Dating someone? Well great! Send your craziest, funniest, most embarrassing dating related stories to me using this cool automatic submission form!
My boyfriend owns one Ed Hardy shirt that I HATE, but he absolutely loves. It’s one of the most awful ones with the “Love Kills Slowly” skull and banner on it. He’s not actually a douche bag, he’s just… misguided. I can’t tell him to his face that this shirt is ugly, and no matter the amount of hints I try to drop, he does not understand. The first time he was going to meet my friends he decided to wear this shirt. Since he doesn’t understand subtle hints and there is no way I could let my friends see him in this shirt, I decided to rely on my seductive prowess. I went down on him and with careful aim right before he was about to blow, I made sure that ugly f*cking shirt was never seen by anyone but myself that day… Since then I have attempted the same scheme three more times, they have all worked. I consider it a win-win.-S
I went on a date with a girl once, the most memorable part being that she passed gas rather loudly. She didn’t talk to me after that for about 2 months, I figured, out of embarrassment. Eventually we talked again, and I asked her why we don’t hang out more. She said when she farted, she was “testing the waters” for my reaction, and me ignoring it became me not paying her any attention. She said Im too self-absorbed to hang out with her. The girl who farts as an ice breaker is setting standards.
-Sean
My now ex girlfriend asked me once how much I liked her on a scale of one to ten.

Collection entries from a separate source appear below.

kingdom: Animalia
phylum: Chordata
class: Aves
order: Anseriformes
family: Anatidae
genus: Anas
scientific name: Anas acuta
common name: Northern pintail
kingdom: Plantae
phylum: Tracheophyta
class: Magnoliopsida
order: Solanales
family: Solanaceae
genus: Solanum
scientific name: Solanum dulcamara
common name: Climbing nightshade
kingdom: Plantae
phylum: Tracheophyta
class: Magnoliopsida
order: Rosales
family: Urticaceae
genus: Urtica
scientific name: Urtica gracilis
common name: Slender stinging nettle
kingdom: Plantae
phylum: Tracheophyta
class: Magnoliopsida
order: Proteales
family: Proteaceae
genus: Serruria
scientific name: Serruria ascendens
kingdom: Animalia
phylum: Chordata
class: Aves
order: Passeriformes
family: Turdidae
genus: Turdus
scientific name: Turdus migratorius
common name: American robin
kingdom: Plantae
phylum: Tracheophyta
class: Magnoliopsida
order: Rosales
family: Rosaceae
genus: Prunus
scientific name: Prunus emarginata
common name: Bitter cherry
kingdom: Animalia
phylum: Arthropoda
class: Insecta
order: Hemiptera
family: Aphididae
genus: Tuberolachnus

Like a moron I a. answered the question, b. answered it honestly. She was pissed at me for about month after I told her I “only” liked her an 8.
-CS
I’ve lived with my bf for about a year now. I’m not ashamed to admit I’m not the loudest or kinkiest girl in the world. In fact, it plays to my benefit because whenever I want my bf to finish during sex, I pretend I’m really into it and beg him to do all the nasty things you’d find a porn star saying in a video. Apparently this works wonders because within 2 minutes, he’s done, and I can go back to watching my shows or go back to sleep.
-Kathy
My girlfriend and I go to different schools seperated by 600 miles, so needless to say, we don’t see each other much. This spring break was the first time we’d seen each other since Christmas. During the first two days we were together, we basically did nothing but have sex, leaving her pretty tender and swollen. However, she was determined to cram as much sex as possible into our time together. The lengths she went to try and have sex with out me hurting her were ridiculous and included using an entire bottle of lube, trying to stick it in while still soft and letting it “inflate like a balloon” and my personal favorite- filling a condom full of ice and icing her vagina. This girl just might kill me…
-Ali
I had been broken up with my ex for a like 6 months, and one day I got really horny, and I called him over for sex. 5 minutes into it, he asked me if I missed him, and I answered “some parts.” Apparently he thought I wanted to get back together, even though I thought I made it clear I just wanted sex. He got emotional, stopped, got dressed and went home, it was so awkward, and I was still horny!
-EC
Every letter I type into the address bar comes up with a porn site on at least the 4th suggestion.